Genetic Maps of the Rat Genome

Release Seven (Final), January 2000

Genetic Maps of the Rat

These pictures represent genetic linkage maps of the rat resulting from the integration of two F2 intercrosses (SHRSP x BN and FHH x ACI). There are a total of 4,786 markers on these maps; 4375 WIBR/MIT CGR markers; 223 markers from the previously released Mit/Mgh rat maps and 188 markers from the National Institute of Arthritis and Musculoskeletal and Skin Diseases "Arb" rat maps. View a table listing number of markers by cross, type and chromosome or download the table via anonymous ftp.

Map Description

The left hand side of each picture represents the SHRSP x BN cross and the right hand side the FHH x ACI cross. Markers in common between the two crosses are connected by a line to define integration points. Pictures are drawn to a scale of 5cm (Kosombi) per inch. The changes in color of the backbone of the chromosome for each cross represents the space between any two framework loci. Markers in blue type are framework loci. Markers in green type are unique placement loci. Markers in black type are "bouncy" placement loci.

You will find that map distances between markers will vary from cross to cross but order should be well preserved. We welcome observations of potentially erroneous marker placements. Please report these to: Robert Steen: Please include the type of cross you used (F2 intercross, backcross, etc.), the strains used in the cross, the number of animals genotyped, the method of genotyping (EtBR agarose, P32-PAGE, ABI377-fluorescence, etc) and the observations you made.
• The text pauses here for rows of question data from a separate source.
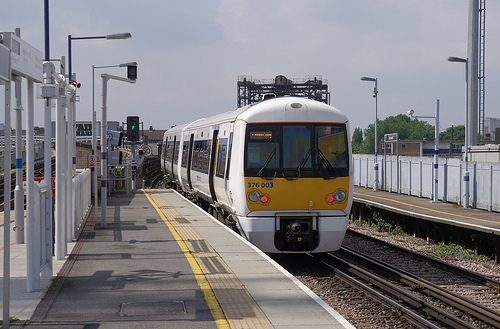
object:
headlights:
[249, 190, 348, 202]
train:
[159, 96, 356, 254]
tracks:
[315, 245, 500, 329]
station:
[0, 21, 300, 328]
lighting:
[105, 31, 136, 41]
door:
[209, 129, 220, 204]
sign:
[250, 132, 273, 139]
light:
[126, 115, 140, 142]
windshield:
[245, 123, 352, 176]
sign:
[384, 133, 398, 141]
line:
[140, 188, 215, 327]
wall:
[351, 153, 499, 213]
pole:
[132, 143, 135, 190]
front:
[245, 96, 356, 254]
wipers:
[258, 146, 339, 180]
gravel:
[322, 261, 417, 328]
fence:
[351, 154, 500, 214]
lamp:
[406, 109, 416, 115]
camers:
[127, 65, 138, 80]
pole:
[99, 77, 108, 229]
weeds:
[367, 211, 410, 237]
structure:
[236, 73, 332, 109]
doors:
[165, 130, 224, 204]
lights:
[247, 191, 348, 203]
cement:
[77, 230, 208, 328]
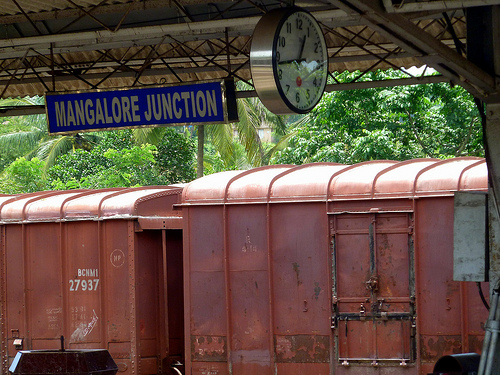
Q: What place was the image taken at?
A: It was taken at the train station.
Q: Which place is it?
A: It is a train station.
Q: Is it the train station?
A: Yes, it is the train station.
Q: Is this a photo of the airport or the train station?
A: It is showing the train station.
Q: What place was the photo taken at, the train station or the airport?
A: It was taken at the train station.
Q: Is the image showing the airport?
A: No, the picture is showing the train station.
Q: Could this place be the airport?
A: No, it is the train station.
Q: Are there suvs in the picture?
A: No, there are no suvs.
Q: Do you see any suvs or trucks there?
A: No, there are no suvs or trucks.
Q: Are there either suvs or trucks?
A: No, there are no suvs or trucks.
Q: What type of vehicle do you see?
A: The vehicle is a train car.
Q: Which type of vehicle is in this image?
A: The vehicle is a train car.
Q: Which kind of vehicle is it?
A: The vehicle is a train car.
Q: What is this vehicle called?
A: This is a train car.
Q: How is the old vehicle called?
A: The vehicle is a train car.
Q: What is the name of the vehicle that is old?
A: The vehicle is a train car.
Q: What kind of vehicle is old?
A: The vehicle is a train car.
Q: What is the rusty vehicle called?
A: The vehicle is a train car.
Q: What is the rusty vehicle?
A: The vehicle is a train car.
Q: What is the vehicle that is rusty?
A: The vehicle is a train car.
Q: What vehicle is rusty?
A: The vehicle is a train car.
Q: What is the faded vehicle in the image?
A: The vehicle is a train car.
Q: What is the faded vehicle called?
A: The vehicle is a train car.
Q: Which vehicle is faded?
A: The vehicle is a train car.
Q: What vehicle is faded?
A: The vehicle is a train car.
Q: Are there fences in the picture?
A: No, there are no fences.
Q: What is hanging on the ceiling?
A: The sign is hanging on the ceiling.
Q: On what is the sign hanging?
A: The sign is hanging on the ceiling.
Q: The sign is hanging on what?
A: The sign is hanging on the ceiling.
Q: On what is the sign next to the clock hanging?
A: The sign is hanging on the ceiling.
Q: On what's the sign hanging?
A: The sign is hanging on the ceiling.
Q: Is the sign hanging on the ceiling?
A: Yes, the sign is hanging on the ceiling.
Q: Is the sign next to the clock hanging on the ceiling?
A: Yes, the sign is hanging on the ceiling.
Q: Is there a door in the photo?
A: Yes, there is a door.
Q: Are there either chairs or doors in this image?
A: Yes, there is a door.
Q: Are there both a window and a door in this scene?
A: No, there is a door but no windows.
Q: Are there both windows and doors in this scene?
A: No, there is a door but no windows.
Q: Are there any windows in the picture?
A: No, there are no windows.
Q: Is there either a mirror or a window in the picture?
A: No, there are no windows or mirrors.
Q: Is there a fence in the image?
A: No, there are no fences.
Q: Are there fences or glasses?
A: No, there are no fences or glasses.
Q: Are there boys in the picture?
A: No, there are no boys.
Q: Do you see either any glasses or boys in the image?
A: No, there are no boys or glasses.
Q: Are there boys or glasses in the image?
A: No, there are no boys or glasses.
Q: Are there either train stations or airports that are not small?
A: No, there is a train station but it is small.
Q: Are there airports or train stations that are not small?
A: No, there is a train station but it is small.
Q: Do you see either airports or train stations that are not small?
A: No, there is a train station but it is small.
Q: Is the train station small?
A: Yes, the train station is small.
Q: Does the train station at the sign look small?
A: Yes, the train station is small.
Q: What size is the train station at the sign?
A: The train station is small.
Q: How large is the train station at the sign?
A: The train station is small.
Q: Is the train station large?
A: No, the train station is small.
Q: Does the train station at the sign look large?
A: No, the train station is small.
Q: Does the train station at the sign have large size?
A: No, the train station is small.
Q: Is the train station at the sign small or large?
A: The train station is small.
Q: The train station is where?
A: The train station is at the sign.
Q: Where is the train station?
A: The train station is at the sign.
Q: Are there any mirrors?
A: No, there are no mirrors.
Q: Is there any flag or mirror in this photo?
A: No, there are no mirrors or flags.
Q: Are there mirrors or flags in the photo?
A: No, there are no mirrors or flags.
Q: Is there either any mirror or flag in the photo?
A: No, there are no mirrors or flags.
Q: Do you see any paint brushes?
A: No, there are no paint brushes.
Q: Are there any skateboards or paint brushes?
A: No, there are no paint brushes or skateboards.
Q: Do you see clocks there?
A: Yes, there is a clock.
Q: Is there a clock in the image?
A: Yes, there is a clock.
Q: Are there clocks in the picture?
A: Yes, there is a clock.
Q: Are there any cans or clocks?
A: Yes, there is a clock.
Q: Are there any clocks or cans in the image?
A: Yes, there is a clock.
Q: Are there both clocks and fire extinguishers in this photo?
A: No, there is a clock but no fire extinguishers.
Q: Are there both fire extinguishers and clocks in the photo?
A: No, there is a clock but no fire extinguishers.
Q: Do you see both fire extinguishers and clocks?
A: No, there is a clock but no fire extinguishers.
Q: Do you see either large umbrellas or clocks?
A: Yes, there is a large clock.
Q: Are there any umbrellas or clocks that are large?
A: Yes, the clock is large.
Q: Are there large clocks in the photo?
A: Yes, there is a large clock.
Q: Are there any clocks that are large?
A: Yes, there is a large clock.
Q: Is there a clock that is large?
A: Yes, there is a clock that is large.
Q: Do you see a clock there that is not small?
A: Yes, there is a large clock.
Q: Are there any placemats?
A: No, there are no placemats.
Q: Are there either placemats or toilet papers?
A: No, there are no placemats or toilet papers.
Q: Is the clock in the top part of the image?
A: Yes, the clock is in the top of the image.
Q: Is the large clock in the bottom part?
A: No, the clock is in the top of the image.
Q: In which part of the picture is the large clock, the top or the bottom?
A: The clock is in the top of the image.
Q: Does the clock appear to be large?
A: Yes, the clock is large.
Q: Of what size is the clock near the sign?
A: The clock is large.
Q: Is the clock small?
A: No, the clock is large.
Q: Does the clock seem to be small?
A: No, the clock is large.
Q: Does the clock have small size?
A: No, the clock is large.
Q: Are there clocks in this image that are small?
A: No, there is a clock but it is large.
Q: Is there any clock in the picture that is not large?
A: No, there is a clock but it is large.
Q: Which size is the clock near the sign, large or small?
A: The clock is large.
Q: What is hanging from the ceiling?
A: The clock is hanging from the ceiling.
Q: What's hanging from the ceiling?
A: The clock is hanging from the ceiling.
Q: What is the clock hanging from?
A: The clock is hanging from the ceiling.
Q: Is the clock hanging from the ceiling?
A: Yes, the clock is hanging from the ceiling.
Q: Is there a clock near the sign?
A: Yes, there is a clock near the sign.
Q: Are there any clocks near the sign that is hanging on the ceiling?
A: Yes, there is a clock near the sign.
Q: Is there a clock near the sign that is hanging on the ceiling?
A: Yes, there is a clock near the sign.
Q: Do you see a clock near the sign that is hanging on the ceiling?
A: Yes, there is a clock near the sign.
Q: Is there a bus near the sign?
A: No, there is a clock near the sign.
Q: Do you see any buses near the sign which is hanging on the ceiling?
A: No, there is a clock near the sign.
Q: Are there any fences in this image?
A: No, there are no fences.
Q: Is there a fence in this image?
A: No, there are no fences.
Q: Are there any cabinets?
A: No, there are no cabinets.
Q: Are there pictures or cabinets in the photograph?
A: No, there are no cabinets or pictures.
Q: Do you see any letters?
A: Yes, there are letters.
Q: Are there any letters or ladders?
A: Yes, there are letters.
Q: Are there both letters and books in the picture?
A: No, there are letters but no books.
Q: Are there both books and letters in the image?
A: No, there are letters but no books.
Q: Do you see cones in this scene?
A: No, there are no cones.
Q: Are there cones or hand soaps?
A: No, there are no cones or hand soaps.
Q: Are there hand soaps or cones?
A: No, there are no cones or hand soaps.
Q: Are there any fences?
A: No, there are no fences.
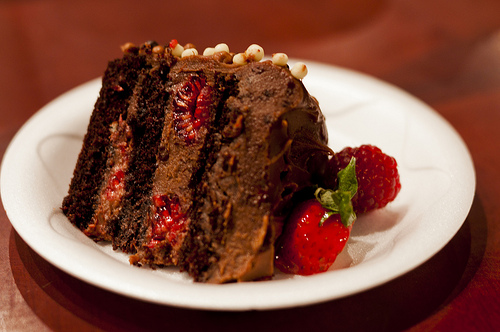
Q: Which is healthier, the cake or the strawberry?
A: The strawberry is healthier than the cake.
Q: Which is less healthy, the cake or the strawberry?
A: The cake is less healthy than the strawberry.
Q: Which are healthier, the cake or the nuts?
A: The nuts are healthier than the cake.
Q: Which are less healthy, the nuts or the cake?
A: The cake are less healthy than the nuts.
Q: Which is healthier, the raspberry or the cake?
A: The raspberry is healthier than the cake.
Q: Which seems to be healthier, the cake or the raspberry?
A: The raspberry is healthier than the cake.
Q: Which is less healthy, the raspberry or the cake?
A: The cake is less healthy than the raspberry.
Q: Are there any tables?
A: Yes, there is a table.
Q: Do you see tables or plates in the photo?
A: Yes, there is a table.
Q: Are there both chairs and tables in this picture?
A: No, there is a table but no chairs.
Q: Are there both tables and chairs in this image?
A: No, there is a table but no chairs.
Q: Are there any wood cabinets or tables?
A: Yes, there is a wood table.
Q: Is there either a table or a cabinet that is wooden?
A: Yes, the table is wooden.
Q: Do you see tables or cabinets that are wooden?
A: Yes, the table is wooden.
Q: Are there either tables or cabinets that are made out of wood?
A: Yes, the table is made of wood.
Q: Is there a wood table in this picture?
A: Yes, there is a table that is made of wood.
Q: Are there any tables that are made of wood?
A: Yes, there is a table that is made of wood.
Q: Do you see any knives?
A: No, there are no knives.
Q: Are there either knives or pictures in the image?
A: No, there are no knives or pictures.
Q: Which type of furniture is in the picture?
A: The furniture is a table.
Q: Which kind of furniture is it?
A: The piece of furniture is a table.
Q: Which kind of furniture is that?
A: This is a table.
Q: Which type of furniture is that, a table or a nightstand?
A: This is a table.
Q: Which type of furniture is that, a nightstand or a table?
A: This is a table.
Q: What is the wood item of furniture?
A: The piece of furniture is a table.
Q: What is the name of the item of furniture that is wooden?
A: The piece of furniture is a table.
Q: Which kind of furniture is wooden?
A: The furniture is a table.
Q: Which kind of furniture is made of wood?
A: The furniture is a table.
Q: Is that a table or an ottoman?
A: That is a table.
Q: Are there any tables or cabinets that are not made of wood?
A: No, there is a table but it is made of wood.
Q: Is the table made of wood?
A: Yes, the table is made of wood.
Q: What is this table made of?
A: The table is made of wood.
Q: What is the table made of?
A: The table is made of wood.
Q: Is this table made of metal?
A: No, the table is made of wood.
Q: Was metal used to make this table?
A: No, the table is made of wood.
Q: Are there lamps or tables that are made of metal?
A: No, there is a table but it is made of wood.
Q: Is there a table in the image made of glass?
A: No, there is a table but it is made of wood.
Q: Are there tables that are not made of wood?
A: No, there is a table but it is made of wood.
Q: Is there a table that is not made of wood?
A: No, there is a table but it is made of wood.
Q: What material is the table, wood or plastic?
A: The table is made of wood.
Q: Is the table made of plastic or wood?
A: The table is made of wood.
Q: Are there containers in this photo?
A: No, there are no containers.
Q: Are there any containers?
A: No, there are no containers.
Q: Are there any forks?
A: No, there are no forks.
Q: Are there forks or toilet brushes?
A: No, there are no forks or toilet brushes.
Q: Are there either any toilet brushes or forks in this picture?
A: No, there are no forks or toilet brushes.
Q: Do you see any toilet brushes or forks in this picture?
A: No, there are no forks or toilet brushes.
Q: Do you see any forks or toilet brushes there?
A: No, there are no forks or toilet brushes.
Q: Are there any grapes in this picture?
A: No, there are no grapes.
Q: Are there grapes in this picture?
A: No, there are no grapes.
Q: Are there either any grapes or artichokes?
A: No, there are no grapes or artichokes.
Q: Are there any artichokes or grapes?
A: No, there are no grapes or artichokes.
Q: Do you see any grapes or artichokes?
A: No, there are no grapes or artichokes.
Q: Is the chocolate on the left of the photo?
A: Yes, the chocolate is on the left of the image.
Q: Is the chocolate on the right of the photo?
A: No, the chocolate is on the left of the image.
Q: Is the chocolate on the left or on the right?
A: The chocolate is on the left of the image.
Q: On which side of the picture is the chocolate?
A: The chocolate is on the left of the image.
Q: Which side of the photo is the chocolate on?
A: The chocolate is on the left of the image.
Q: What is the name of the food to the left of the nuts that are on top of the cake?
A: The food is chocolate.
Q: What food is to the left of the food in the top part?
A: The food is chocolate.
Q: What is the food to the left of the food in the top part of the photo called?
A: The food is chocolate.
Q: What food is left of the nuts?
A: The food is chocolate.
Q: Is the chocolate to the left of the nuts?
A: Yes, the chocolate is to the left of the nuts.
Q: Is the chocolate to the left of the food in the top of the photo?
A: Yes, the chocolate is to the left of the nuts.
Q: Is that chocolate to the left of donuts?
A: No, the chocolate is to the left of the nuts.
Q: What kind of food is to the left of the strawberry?
A: The food is chocolate.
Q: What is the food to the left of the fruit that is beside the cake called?
A: The food is chocolate.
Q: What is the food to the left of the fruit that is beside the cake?
A: The food is chocolate.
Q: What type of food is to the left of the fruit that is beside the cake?
A: The food is chocolate.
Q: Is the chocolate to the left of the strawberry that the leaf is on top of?
A: Yes, the chocolate is to the left of the strawberry.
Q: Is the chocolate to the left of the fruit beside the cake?
A: Yes, the chocolate is to the left of the strawberry.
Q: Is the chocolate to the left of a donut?
A: No, the chocolate is to the left of the strawberry.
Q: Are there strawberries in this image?
A: Yes, there is a strawberry.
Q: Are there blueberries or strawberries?
A: Yes, there is a strawberry.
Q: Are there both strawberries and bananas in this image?
A: No, there is a strawberry but no bananas.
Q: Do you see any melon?
A: No, there are no melons.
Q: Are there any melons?
A: No, there are no melons.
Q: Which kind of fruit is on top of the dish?
A: The fruit is a strawberry.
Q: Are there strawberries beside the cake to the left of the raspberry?
A: Yes, there is a strawberry beside the cake.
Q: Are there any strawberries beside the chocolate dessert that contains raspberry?
A: Yes, there is a strawberry beside the cake.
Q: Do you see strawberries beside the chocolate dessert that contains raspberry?
A: Yes, there is a strawberry beside the cake.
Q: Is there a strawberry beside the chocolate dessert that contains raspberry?
A: Yes, there is a strawberry beside the cake.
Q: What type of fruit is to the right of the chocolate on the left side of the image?
A: The fruit is a strawberry.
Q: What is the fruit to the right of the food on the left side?
A: The fruit is a strawberry.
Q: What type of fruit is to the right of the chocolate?
A: The fruit is a strawberry.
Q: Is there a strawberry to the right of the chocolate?
A: Yes, there is a strawberry to the right of the chocolate.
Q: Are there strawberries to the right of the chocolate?
A: Yes, there is a strawberry to the right of the chocolate.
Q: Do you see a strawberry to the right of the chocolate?
A: Yes, there is a strawberry to the right of the chocolate.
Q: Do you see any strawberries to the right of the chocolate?
A: Yes, there is a strawberry to the right of the chocolate.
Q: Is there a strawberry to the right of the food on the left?
A: Yes, there is a strawberry to the right of the chocolate.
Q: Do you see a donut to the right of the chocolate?
A: No, there is a strawberry to the right of the chocolate.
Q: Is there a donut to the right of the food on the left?
A: No, there is a strawberry to the right of the chocolate.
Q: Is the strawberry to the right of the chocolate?
A: Yes, the strawberry is to the right of the chocolate.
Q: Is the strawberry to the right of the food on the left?
A: Yes, the strawberry is to the right of the chocolate.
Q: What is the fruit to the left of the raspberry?
A: The fruit is a strawberry.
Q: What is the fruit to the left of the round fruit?
A: The fruit is a strawberry.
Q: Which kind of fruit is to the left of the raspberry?
A: The fruit is a strawberry.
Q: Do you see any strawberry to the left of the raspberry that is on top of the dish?
A: Yes, there is a strawberry to the left of the raspberry.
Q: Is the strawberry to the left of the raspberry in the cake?
A: Yes, the strawberry is to the left of the raspberry.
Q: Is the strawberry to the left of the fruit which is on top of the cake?
A: Yes, the strawberry is to the left of the raspberry.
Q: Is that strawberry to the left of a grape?
A: No, the strawberry is to the left of the raspberry.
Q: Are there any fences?
A: No, there are no fences.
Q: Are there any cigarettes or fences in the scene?
A: No, there are no fences or cigarettes.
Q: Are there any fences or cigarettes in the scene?
A: No, there are no fences or cigarettes.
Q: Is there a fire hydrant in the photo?
A: No, there are no fire hydrants.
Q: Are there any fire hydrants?
A: No, there are no fire hydrants.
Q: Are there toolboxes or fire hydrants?
A: No, there are no fire hydrants or toolboxes.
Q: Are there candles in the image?
A: No, there are no candles.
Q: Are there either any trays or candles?
A: No, there are no candles or trays.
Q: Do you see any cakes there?
A: Yes, there is a cake.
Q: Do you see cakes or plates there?
A: Yes, there is a cake.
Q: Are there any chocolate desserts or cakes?
A: Yes, there is a chocolate cake.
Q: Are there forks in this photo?
A: No, there are no forks.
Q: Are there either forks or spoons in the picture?
A: No, there are no forks or spoons.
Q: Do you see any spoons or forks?
A: No, there are no forks or spoons.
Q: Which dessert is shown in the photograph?
A: The dessert is a cake.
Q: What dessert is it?
A: The dessert is a cake.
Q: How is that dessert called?
A: This is a cake.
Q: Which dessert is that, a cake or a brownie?
A: This is a cake.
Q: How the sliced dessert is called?
A: The dessert is a cake.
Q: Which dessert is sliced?
A: The dessert is a cake.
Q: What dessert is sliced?
A: The dessert is a cake.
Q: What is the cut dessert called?
A: The dessert is a cake.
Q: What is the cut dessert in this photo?
A: The dessert is a cake.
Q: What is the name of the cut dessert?
A: The dessert is a cake.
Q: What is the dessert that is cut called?
A: The dessert is a cake.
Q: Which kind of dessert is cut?
A: The dessert is a cake.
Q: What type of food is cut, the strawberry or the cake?
A: The cake is cut.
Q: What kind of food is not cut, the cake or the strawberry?
A: The strawberry is not cut.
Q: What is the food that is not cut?
A: The food is a strawberry.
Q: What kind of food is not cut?
A: The food is a strawberry.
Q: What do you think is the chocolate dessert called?
A: The dessert is a cake.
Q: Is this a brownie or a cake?
A: This is a cake.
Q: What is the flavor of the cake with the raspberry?
A: This is a chocolate cake.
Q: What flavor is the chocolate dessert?
A: This is a chocolate cake.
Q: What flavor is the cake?
A: This is a chocolate cake.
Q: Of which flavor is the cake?
A: This is a chocolate cake.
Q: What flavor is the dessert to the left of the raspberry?
A: This is a chocolate cake.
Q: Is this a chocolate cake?
A: Yes, this is a chocolate cake.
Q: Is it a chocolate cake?
A: Yes, this is a chocolate cake.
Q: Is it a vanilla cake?
A: No, this is a chocolate cake.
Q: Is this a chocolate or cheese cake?
A: This is a chocolate cake.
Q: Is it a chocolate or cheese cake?
A: This is a chocolate cake.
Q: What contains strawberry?
A: The cake contains strawberry.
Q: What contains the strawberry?
A: The cake contains strawberry.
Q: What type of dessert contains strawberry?
A: The dessert is a cake.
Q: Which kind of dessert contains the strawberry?
A: The dessert is a cake.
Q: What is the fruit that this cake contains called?
A: The fruit is a strawberry.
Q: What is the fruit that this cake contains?
A: The fruit is a strawberry.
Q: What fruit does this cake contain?
A: The cake contains strawberry.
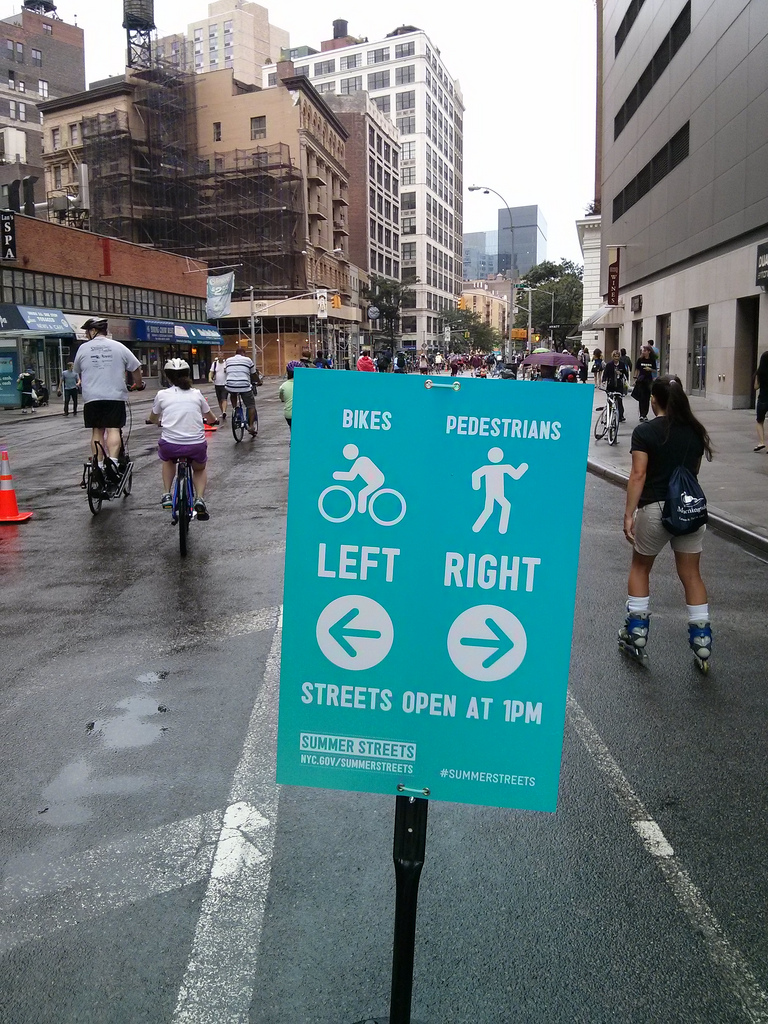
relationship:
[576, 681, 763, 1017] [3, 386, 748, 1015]
line on street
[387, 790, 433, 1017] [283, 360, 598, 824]
pole under sign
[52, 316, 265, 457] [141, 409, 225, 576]
people riding bicycle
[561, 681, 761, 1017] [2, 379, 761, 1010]
line on ground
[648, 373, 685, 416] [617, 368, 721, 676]
head of girl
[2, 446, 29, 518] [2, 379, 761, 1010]
cone of ground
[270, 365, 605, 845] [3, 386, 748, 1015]
sign in street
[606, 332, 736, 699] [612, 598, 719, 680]
girl wearing rollerblades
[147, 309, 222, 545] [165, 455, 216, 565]
girl riding a bike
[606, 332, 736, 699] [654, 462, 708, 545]
girl carrying a bag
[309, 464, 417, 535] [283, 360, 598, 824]
bicycle on sign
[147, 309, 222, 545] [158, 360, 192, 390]
girl wearing helmet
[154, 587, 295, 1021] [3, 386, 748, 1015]
line on street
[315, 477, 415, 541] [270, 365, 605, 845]
bicycle on sign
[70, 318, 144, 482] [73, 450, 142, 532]
man riding a cycle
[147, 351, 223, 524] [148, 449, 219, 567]
girl riding a bicycle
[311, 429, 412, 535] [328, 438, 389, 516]
being depicting being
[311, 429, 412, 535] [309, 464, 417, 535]
being depicting bicycle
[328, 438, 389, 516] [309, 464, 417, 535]
being riding bicycle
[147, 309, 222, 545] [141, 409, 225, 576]
girl riding bicycle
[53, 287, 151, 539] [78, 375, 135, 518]
man riding bike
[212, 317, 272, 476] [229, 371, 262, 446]
people riding bike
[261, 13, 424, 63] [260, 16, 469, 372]
top belonging to building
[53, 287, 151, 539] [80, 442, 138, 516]
man riding bike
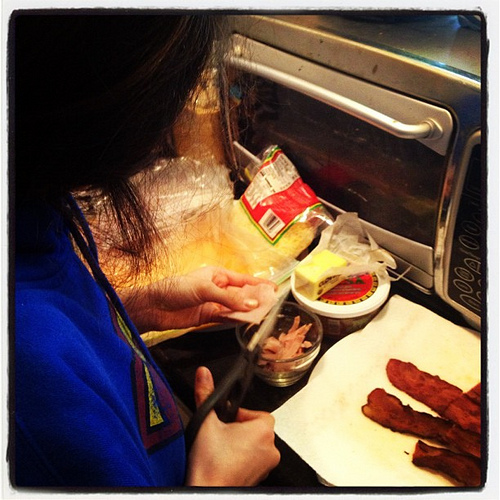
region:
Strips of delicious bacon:
[356, 345, 483, 485]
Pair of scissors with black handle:
[184, 268, 302, 425]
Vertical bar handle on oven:
[223, 31, 450, 145]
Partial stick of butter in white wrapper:
[285, 210, 391, 303]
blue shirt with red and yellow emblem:
[5, 210, 218, 491]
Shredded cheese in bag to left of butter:
[226, 145, 334, 262]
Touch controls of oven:
[438, 122, 485, 327]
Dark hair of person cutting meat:
[12, 10, 251, 253]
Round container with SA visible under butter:
[292, 251, 395, 336]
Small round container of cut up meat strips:
[240, 292, 329, 390]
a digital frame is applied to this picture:
[3, 0, 494, 496]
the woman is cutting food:
[10, 9, 307, 487]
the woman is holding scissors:
[160, 260, 324, 495]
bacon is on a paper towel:
[365, 334, 495, 498]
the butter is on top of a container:
[283, 242, 383, 315]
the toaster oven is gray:
[218, 16, 496, 341]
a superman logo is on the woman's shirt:
[78, 274, 203, 456]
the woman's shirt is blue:
[10, 209, 224, 496]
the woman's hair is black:
[15, 9, 230, 253]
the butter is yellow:
[286, 240, 357, 307]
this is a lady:
[23, 49, 156, 411]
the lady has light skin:
[213, 438, 238, 440]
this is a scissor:
[238, 330, 255, 390]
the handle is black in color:
[213, 380, 228, 399]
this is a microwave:
[308, 65, 453, 200]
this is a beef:
[386, 361, 466, 463]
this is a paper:
[303, 398, 343, 452]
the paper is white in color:
[298, 392, 343, 458]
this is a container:
[341, 280, 371, 317]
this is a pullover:
[54, 285, 166, 491]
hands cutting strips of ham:
[114, 262, 304, 489]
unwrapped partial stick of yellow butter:
[292, 208, 401, 298]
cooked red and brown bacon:
[358, 346, 490, 492]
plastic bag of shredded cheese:
[233, 141, 331, 268]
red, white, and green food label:
[239, 142, 326, 247]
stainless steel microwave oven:
[214, 10, 486, 334]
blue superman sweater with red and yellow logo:
[8, 192, 191, 497]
Browse the Integrated Genetic Maps WIBR/MIT CGR Version 7

Note: Chromosome orientations utilized were as determined in the following publication: Spirer, et. al. (1998). Gene-based anchoring of the rat genetic linkage and cytogenetic maps: new regional localizations, orientation of the linkage groups, and insights into mammalian chromosome evolution. Mammalian Genome 9, 721-734.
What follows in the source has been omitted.